Music psychology is regarded both as a branch of musicology and a form of complementary psychology studies. It examines the effect of music on people, on both an individual and societal level. Now formally studied at several universities, music psychology has become a fascinating branch of science, still relatively new in its testing and impact.
Possibly without exception, human culture involves music. Whether through chanting, percussion, vocal or created instruments, music is one of the few near-universal constants of society. In most industrialized nations, music is an everyday experience: in commercial jingles or in elevators, playing on radios and iPods, civilization is almost entirely surrounded by music. Clearly, on a cultural level, music is important to humans.

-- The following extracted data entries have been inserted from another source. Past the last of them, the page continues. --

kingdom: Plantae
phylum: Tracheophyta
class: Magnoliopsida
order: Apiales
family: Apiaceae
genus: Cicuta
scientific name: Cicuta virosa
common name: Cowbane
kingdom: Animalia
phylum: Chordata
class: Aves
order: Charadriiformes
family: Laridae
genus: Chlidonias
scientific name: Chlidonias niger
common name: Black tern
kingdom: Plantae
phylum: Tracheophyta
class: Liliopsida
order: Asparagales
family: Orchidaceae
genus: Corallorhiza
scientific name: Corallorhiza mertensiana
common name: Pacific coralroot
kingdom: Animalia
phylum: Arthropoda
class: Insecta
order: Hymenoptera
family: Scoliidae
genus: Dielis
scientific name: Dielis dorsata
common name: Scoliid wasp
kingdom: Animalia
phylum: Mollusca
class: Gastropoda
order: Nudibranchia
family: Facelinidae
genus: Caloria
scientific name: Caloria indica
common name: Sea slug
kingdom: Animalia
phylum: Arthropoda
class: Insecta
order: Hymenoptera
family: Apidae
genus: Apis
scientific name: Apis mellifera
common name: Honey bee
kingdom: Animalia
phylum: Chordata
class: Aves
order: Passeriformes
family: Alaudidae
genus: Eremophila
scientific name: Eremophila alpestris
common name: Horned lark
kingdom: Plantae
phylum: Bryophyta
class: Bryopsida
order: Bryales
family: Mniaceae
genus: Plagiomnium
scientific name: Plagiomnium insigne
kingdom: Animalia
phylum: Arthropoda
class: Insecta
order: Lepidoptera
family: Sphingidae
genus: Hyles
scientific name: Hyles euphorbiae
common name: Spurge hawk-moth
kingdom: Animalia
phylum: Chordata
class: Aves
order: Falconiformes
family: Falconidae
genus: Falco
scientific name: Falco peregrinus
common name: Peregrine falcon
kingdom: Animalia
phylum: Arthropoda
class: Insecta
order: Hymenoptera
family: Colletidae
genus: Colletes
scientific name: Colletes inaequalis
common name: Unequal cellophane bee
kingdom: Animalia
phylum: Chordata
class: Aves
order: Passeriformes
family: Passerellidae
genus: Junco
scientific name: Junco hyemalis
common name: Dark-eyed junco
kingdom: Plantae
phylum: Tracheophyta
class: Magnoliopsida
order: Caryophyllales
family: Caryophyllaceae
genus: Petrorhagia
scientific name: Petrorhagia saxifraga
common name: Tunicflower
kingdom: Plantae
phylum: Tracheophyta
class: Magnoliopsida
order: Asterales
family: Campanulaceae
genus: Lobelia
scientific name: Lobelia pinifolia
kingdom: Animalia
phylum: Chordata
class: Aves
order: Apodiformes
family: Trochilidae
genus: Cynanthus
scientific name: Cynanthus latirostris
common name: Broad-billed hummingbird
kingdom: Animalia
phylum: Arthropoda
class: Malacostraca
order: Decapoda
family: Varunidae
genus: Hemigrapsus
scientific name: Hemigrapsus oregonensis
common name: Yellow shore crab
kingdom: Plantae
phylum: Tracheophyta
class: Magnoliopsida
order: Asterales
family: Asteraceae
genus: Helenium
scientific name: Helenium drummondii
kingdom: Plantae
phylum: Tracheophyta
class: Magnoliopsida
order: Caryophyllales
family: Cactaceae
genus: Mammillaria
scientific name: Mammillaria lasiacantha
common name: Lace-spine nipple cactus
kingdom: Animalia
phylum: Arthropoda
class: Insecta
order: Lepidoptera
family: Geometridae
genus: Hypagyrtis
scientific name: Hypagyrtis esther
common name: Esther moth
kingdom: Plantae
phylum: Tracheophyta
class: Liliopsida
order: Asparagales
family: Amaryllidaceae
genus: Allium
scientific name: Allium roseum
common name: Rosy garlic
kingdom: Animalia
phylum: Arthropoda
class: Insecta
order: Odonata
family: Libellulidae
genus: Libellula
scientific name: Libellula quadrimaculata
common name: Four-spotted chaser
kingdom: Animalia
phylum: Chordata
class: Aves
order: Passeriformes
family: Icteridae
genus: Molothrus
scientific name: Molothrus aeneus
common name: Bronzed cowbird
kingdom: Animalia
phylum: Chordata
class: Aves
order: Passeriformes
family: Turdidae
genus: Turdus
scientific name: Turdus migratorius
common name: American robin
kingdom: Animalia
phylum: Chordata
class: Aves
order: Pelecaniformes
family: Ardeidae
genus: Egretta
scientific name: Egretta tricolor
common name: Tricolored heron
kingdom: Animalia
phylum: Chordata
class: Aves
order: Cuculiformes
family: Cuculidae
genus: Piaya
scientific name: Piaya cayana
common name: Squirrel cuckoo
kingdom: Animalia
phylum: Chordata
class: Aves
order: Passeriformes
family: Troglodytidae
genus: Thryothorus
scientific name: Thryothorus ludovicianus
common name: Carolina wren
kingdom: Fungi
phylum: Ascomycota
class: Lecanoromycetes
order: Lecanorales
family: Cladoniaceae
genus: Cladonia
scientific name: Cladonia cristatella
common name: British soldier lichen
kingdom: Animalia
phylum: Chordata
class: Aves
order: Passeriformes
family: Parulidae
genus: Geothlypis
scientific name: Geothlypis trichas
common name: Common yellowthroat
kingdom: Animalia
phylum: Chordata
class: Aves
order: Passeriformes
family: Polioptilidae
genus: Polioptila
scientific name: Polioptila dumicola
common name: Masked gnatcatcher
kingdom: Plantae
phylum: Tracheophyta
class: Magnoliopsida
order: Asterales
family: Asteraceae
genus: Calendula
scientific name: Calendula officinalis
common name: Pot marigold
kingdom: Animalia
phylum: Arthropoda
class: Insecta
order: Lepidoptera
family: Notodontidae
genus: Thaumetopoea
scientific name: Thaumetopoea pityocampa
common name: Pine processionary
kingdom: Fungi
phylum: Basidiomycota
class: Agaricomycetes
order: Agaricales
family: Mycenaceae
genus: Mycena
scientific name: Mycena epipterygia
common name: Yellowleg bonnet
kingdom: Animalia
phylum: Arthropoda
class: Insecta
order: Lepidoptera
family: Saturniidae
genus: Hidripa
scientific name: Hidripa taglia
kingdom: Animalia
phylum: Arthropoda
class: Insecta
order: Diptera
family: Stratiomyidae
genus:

The study of music psychology attempts to determine what mental and physical effects music has on humans, and if certain psychological conditions can be altered or created by the application of some forms of music.
Music psychology is a broad field, combining elements of traditional music science with applied psychology studies, cultural anthropology, and the study of cognition, among other disciplines. Some of the areas currently studied involve the effects of music rituals such as concerts, psychological reasons for musical preferences, and the study of musical performance. Each of these areas can tell researchers a bit about the effects of music on people, and give clues into the importance of music to the brain.
Some people actively use music for its stimulating or relaxing effects. Drivers who suffer from anxiety are sometimes advised to keep quiet music on in their vehicles as a means of maintaining calm. Sporting events often use specific songs as a means of exciting the crowd and creating an atmosphere of anticipation. Music psychology attempts to understand why specific types of music create these effects, and how it can be harnessed to bring specific reactions from individuals.
Several prominent universities now offer specialization in the field of music psychology. Ohio State University in the United States and the Royal College of Music in London, England are both pioneers in the field of music psychology education. Moreover, prominent societies that employ both musicologists and psychologists have sprung up all over the world, studying the effects of regional music on local cultures.
Although it is a relatively new field, music psychology studies one of the oldest known cultural practices. The idea that the human brain reacts specifically to tonality, rhythmic patterns and learned musical practices is a fascinating concept worthy of scientific exploration. Using modern brain-mapping technology and sophisticated research techniques, it may be possible to identify and control the effects of music on the brain, leading to possible benefits to those with mental and even some physical problems. Only time will tell how valuable the research will become, but it looks likely to gain interest and adherents as it becomes a more prominent field of study.